Following a data breach last summer at the Canadian Investment Regulatory Association, clients should watch for scammers posing as CIRO, the credit bureaus, dealer firms and even individual advisors.Adrien Veczan/The Canadian Press
Advisors, be prepared: Around 750,000 Canadian investors are getting letters from the Canadian Investment Regulatory Organization (CIRO) about a data breach it disclosed last summer. That could spark calls from clients worried about their personal data.
While login credentials and personal identification numbers were not exposed, plenty of information was: dates of birth, phone numbers, annual income, social insurance numbers (SIN), government-issued ID numbers, investment account numbers and account statements, among other details.
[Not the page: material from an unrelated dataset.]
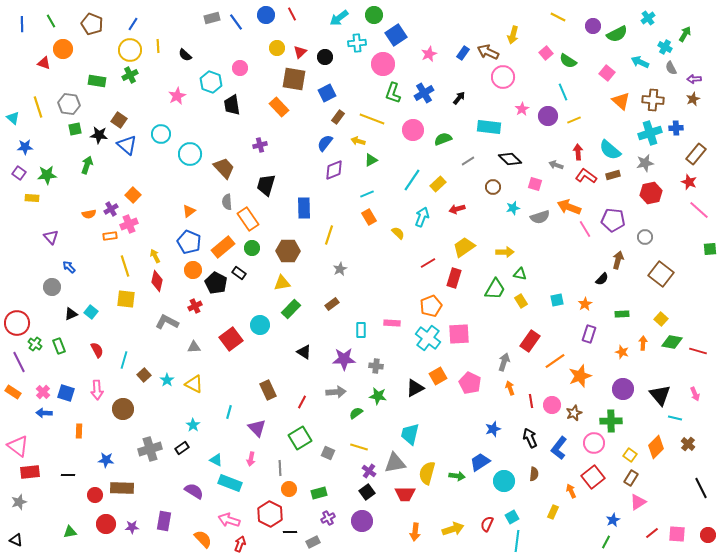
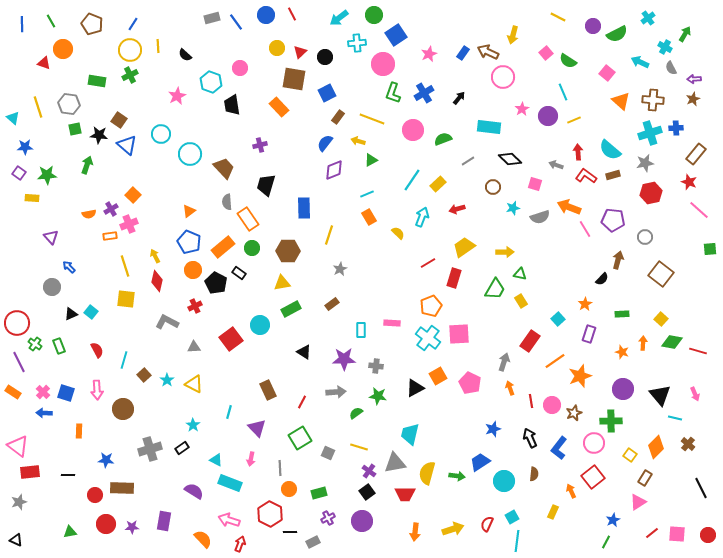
cyan square at (557, 300): moved 1 px right, 19 px down; rotated 32 degrees counterclockwise
green rectangle at (291, 309): rotated 18 degrees clockwise
brown rectangle at (631, 478): moved 14 px right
Not everyone who calls will have received the same letter. Jean-Paul Bureaud, executive director of investor advocacy organization FAIR Canada, spoke with one investor who only had their name and address exposed; for another, it was their SIN. A CIRO spokesperson confirmed investors got specific letters based on their situation.
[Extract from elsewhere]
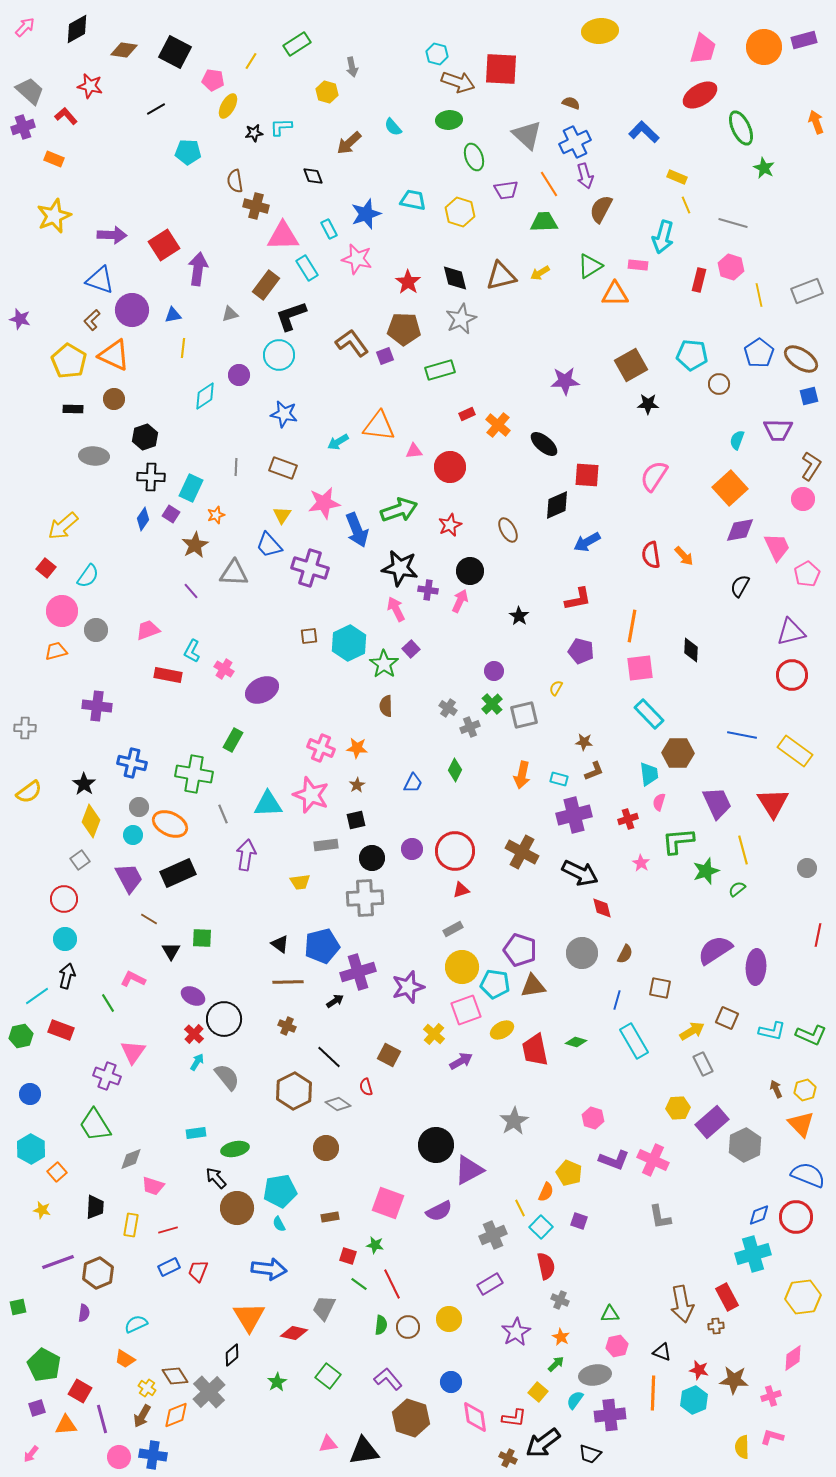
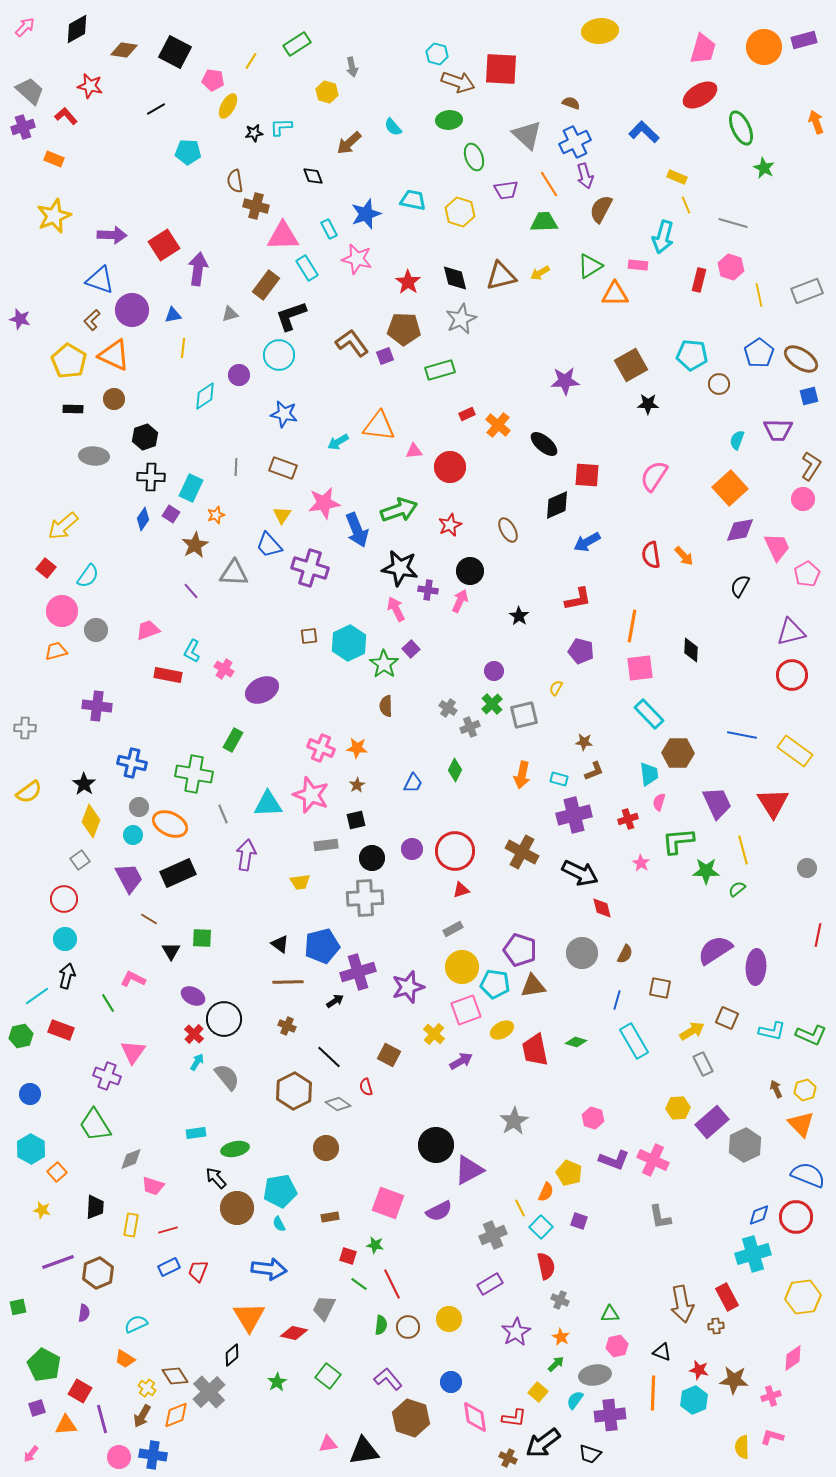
green star at (706, 871): rotated 20 degrees clockwise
Don’t wait for calls to arrive
Claudiu Popa, founder of Toronto-based cybersecurity consultancy Datarisk Canada, recommends an internal meeting so that everyone at the firm answering the phone has the same message. They should know what happened, what clients should do today, and what to expect next.
Then, reach out before clients come to you. “A short note can prevent bad decisions,” Mr. Popa says.
For its part, CIRO is asking advisors who receive questions from clients to direct those clients to the regulator.
Clients aren’t looking for technical depth, says mathematician and AI scientist Jeremy Samuelson, who leads AI research at Integrated Quantum Technologies.
“They just need to know that their advisor understands the difference between necessary operational access to data and unnecessary data exposure,” says Mr. Samuelson, who previously built systems to help detect identity fraud at Equifax Inc.
What to know about the breach
CIRO is providing two years of free credit monitoring through Equifax and TransUnion. Chief executive Andrew Kriegler told the Globe last month that the organization has been monitoring for any malicious activity closely and there’s no evidence the information has been misused or exposed on the dark web.
Experts warn that monitoring won’t be enough for everyone. While inconvenient, victims can change compromised phone numbers or e-mail addresses, Mr. Bureaud points out. “But you only have one SIN number in your lifetime.” For those whose SIN was part of the breach, the risk persists indefinitely.
Mr. Samuelson says credit monitoring doesn’t address all the ways breached data can be reused over time. Exposed information may be combined with other data sources, including innocuous-seeming social media posts, to help scammers dupe their victims, he adds.
Mr. Samuelson recommends using a password manager, with each password unique and difficult to guess, and enabling multi-factor authentication on banking and brokerage accounts.
Mr. Popa also advises turning on login and transaction alerts for online services. And clients should set a “no surprises” rule with their advisor, preventing major account changes without callback verification.
Credit freezes are a limited option. Quebec is the only province where consumers can request one, although British Columbia and Ontario are in the process of making them available.
Brace for impersonation
Mr. Popa says he expects impersonation attacks to follow the notification letters. Clients should watch for scammers posing as CIRO, the credit bureaus, dealer firms and even individual advisors.
Mr. Bureaud warns specifically about fraudsters claiming to follow up on credit monitoring enrollment, pressuring people to act quickly or risk losing their protection.
Mr. Popa offers a simple rule advisors can pass along: don’t authenticate yourself to an inbound caller. Authenticate the caller. Hang up and call back using a number you trust.
Advisors should also tighten their own verification routines, he says. After a breach this rich in personal detail, scammers may know enough to pass the kind of identity checks using dates of birth, addresses and account numbers that advisory practices might traditionally rely on.
The core message for clients should be not to click links in unexpected messages claiming to be about the CIRO incident, he says. Instead, call the advisory practice using the number on file.
Reassure, but don’t overpromise
When clients ask what’s being done to protect their data, advisors should reassure them by discussing security measures at a high level, Mr. Samuelson says. Advisors should be able to say they limit who can access raw client data, minimize how often data is handled directly, and use systems and processes to reduce exposure.
That framing points to the broader lesson Mr. Samuelson draws from the incident: Data breaches should be treated as a fact of life, not a rare failure. Advisors who design their systems to limit damage will earn client trust. Assuming nothing will go wrong is not a viable option.